5 of 174 comments (clear)

  1. Re:alpha still lives? by Henry+V+.009 · · Score: 4, Informative

    Your sketch was more or less right on. When Compaq sold ALPHA to Intel, they said there would only be one more ALPHA chip. Damn them to hell anyway. ALPHA was the best.

  2. No relevance since HP admitted it will kill it by maitas · · Score: 5, Informative

    After HP anouncement that Alpha is a dead end, this is of no relevance... SADDDLY!!

    http://www.hp.com/hpinfo/newsroom/press/07may02b .h tm

    They are dropping Alpha and PA-RISC for Itanium... baaadddd move!!

    1. Re:No relevance since HP admitted it will kill it by rodgerd · · Score: 4, Informative

      Digital and Compaq did a bunch of deals with customers, especially in the supercomputer space, that were predicated on the appearance of this iteration of the Alpha architecture - they'd be in breach to the tune of hundreds of millions, perhaps even billions, if they hadn't pushed this out the door. It's not about whether new customers pick it up, it's about not being sued by old customers.

      Furthermore, they've got customers on Tru64 and VMS who have nowhere to move at the moment, but may need more grunt; they'll buy upgrades until they've ported VMS to Itanic and the Tru64 customers have migrated to HP-UX (or give up on the Digital->Compaq->HP fiasco in disgust and move to AIX or Solaris).

      Bear in mind that until fairly recently Digital/Compaq were selling new VAX systems to customers who had VAX/VMS setups that worked just fine and no particular desire to upgrade.
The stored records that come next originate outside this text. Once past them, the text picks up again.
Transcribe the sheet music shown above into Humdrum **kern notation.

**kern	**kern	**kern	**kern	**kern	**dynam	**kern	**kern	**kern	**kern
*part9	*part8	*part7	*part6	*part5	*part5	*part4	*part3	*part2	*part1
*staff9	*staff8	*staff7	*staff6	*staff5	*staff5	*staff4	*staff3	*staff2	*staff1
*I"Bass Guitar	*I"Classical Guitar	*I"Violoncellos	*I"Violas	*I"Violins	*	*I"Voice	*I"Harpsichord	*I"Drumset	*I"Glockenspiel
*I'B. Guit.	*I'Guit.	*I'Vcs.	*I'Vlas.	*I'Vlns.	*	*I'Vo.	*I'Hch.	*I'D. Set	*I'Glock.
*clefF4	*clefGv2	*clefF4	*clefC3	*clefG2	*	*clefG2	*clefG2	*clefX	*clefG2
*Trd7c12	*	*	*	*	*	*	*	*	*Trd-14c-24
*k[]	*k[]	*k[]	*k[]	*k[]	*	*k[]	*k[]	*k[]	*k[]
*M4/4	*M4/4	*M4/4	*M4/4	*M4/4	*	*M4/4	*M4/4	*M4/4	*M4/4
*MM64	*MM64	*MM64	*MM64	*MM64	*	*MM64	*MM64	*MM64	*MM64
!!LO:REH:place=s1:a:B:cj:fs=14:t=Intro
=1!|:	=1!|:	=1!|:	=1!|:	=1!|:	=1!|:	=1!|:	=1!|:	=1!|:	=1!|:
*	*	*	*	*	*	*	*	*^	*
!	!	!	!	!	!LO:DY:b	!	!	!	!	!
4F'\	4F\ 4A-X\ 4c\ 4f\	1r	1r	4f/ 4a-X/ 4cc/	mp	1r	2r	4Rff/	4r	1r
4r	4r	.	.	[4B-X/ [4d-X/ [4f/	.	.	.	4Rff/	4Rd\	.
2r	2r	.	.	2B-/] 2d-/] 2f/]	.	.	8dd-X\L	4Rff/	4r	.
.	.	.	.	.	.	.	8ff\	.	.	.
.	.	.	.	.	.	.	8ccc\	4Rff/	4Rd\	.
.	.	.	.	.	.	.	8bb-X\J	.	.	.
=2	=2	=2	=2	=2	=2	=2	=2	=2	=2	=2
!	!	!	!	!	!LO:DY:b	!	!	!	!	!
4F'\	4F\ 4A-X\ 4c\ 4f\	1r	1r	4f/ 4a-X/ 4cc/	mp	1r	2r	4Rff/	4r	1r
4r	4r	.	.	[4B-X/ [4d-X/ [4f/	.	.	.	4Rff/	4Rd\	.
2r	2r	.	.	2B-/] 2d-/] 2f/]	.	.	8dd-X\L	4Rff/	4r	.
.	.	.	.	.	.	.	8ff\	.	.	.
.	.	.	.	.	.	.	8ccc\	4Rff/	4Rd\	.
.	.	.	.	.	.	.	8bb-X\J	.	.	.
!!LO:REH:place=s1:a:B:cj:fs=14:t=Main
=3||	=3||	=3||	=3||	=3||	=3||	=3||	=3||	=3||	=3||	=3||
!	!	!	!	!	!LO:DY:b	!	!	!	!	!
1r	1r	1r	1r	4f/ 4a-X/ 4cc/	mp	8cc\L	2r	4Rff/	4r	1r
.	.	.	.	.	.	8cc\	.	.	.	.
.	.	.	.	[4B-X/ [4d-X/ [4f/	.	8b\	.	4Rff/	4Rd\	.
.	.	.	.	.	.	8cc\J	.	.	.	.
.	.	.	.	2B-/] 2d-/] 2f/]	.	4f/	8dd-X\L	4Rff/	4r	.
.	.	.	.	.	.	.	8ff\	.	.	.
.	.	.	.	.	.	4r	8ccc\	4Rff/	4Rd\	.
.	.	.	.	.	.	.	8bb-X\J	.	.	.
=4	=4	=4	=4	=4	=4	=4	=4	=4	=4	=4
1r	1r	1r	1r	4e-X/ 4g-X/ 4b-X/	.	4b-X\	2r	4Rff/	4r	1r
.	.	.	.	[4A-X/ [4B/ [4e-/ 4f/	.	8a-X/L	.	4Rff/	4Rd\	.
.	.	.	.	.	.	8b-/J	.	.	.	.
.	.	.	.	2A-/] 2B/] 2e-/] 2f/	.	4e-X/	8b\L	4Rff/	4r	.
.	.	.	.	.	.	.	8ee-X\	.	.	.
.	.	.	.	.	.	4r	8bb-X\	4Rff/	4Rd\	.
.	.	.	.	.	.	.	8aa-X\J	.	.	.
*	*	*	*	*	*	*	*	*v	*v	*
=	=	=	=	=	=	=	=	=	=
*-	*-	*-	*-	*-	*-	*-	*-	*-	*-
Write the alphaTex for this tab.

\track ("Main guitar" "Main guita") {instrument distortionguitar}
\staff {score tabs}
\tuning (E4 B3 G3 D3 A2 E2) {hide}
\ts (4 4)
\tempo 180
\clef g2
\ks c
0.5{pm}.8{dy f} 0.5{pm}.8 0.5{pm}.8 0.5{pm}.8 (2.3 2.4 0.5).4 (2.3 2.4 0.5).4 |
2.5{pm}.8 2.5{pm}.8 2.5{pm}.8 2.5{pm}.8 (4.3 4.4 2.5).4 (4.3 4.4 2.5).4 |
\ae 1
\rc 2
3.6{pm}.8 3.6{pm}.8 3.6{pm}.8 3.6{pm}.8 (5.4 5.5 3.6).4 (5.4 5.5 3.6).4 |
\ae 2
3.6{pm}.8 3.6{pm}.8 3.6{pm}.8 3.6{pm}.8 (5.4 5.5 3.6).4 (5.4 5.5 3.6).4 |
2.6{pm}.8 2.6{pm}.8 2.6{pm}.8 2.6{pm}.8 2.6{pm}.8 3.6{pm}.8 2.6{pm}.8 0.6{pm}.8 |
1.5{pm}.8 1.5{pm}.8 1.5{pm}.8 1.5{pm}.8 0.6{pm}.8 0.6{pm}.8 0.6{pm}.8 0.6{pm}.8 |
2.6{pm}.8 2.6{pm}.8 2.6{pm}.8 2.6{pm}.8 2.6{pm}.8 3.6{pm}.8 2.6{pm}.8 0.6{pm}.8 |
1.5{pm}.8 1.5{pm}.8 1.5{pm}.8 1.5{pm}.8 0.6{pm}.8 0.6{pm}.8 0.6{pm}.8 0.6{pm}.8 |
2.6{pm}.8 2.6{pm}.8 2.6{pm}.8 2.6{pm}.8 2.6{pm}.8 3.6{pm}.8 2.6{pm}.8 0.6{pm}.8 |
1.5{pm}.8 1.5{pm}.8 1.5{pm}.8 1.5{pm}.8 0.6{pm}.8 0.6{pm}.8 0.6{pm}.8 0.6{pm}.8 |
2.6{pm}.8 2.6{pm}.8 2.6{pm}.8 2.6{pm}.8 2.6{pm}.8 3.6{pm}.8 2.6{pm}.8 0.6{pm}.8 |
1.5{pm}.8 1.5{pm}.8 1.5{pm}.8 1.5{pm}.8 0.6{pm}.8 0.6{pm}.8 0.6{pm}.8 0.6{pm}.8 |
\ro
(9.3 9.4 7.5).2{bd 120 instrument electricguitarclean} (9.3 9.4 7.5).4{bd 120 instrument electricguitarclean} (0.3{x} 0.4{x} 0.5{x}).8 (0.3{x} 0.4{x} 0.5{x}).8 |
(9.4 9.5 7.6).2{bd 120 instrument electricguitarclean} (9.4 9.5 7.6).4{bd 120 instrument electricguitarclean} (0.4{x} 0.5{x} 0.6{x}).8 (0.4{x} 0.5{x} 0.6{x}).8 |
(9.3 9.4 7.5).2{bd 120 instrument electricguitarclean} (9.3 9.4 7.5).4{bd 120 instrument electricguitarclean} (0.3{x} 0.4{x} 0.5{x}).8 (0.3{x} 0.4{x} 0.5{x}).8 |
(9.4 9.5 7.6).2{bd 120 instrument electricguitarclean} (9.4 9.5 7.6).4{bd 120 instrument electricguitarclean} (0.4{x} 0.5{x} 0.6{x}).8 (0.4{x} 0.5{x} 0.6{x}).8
  3. Re:barf, RDRAM by jmv · · Score: 5, Informative

    the latency on it sucks balls

    It does in a PC, where they only put two 16-bit channels so you need two accesses to each bank to fetch the 64-bit bus-width (it's serialization).

    In Alpha, there's no serialization. You've got an eight-channel (16 bit each, unless they use the newer 32-bit wide?) configuration. That means that they are 128 bits wide. In order to get the same performance from DDR, you'd need to have a bus that's 1024-bit wide or something like that, which is not practical...

    I don't like RAMBUS at all, but the industry has to come up with something faster because it's clearly the fastest on platforms where it's used correctly (I don't include the current PC in that category).

  4. Re:alphas and optimisation by John+Whitley · · Score: 5, Informative

    No, this isn't loop unrolling at all. This library (and not the compiler, note) is using this scheme to maintain cache-locality. A general rule of optimization is to agressively utilize the memory heirarchy, be it at the L1/L2 cache level, VM, etc. This means maintaining good data-locality in the algorithm's access patterns at the relevant scales (i.e. cache, VM pages, etc). Failure to manage this (for this example) means a performance hit due to greatly increased cache misses, often in the form of unecessary loading, dirtying, flushing, reloading and redirtying cache lines continuously during the course of processing. Ideally, one wants to load the cache line once, do all work in the cache, then flush/write back and move on to other data.

    This principle can be seen in how the GIMP stores image data in tiles data for rapid processing, in matrix math libraries, in the design of FFTW (The Fastest Fourier Transform in the West, www.fftw.org), and many other systems.